A group wanting to increase the number of public toilets in Ottawa is targeting the city’s future light rail stations.
The GottaGo campaign held a presentation Wednesday about its campaign to get public toilets at the stations, which haven’t been built yet.
Joan Kuyek chairs the campaign and said there are many people who need regular access to public toilets, which they aren’t getting now.
“We think these are major nodes where the public comes together and needs access; people with children, people with urgency issues who have irritable bowel syndrome or diabetes, or are gluten or lactose intolerant,” she said to Ottawa Morning’s Stu Mills.
“There are all sorts of people who need to go to the toilet and if they can’t get access to it they’re going to refuse to take transit.”
Currently, Kuyek said public restrooms in Ottawa aren’t well labeled and laws only require there to be public washrooms at the ends of light rail lines.
Washrooms left out for safety, security
Pat Scrimgeour, manager of transit service planning at OC Transpo, said light rail planners didn’t include public toilets at the stations for safety and security reasons.
He also said city councillors had their chance to weigh in and were against the plan.

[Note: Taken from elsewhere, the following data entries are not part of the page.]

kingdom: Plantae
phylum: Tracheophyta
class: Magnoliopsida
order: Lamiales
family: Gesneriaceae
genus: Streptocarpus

Kuyek said they don’t want to pretend safety concerns don’t exist around criminal behaviour at public washrooms, but the issue is bigger than many may think.
“People are embarrassed and ashamed to admit they’ve had accidents but Crohn's and Colitis Canada, for example, interviewed its members and donors and says 75% have had issues with getting caught and soiling themselves,” she said.
“There are 7,000 people in that position in the area. This is not a small number.”
Kuyek said she suspects part of the reason public washrooms were left out of the plans is the operating cost of cleaning and staffing.
The GottaGo campaign’s Facebook page says they are working “to create a network of safe, accessible, free, clean and environmentally responsible public toilets and water fountains in parks, major transit stops and key public places to meet the needs of residents and tourists in Ottawa.”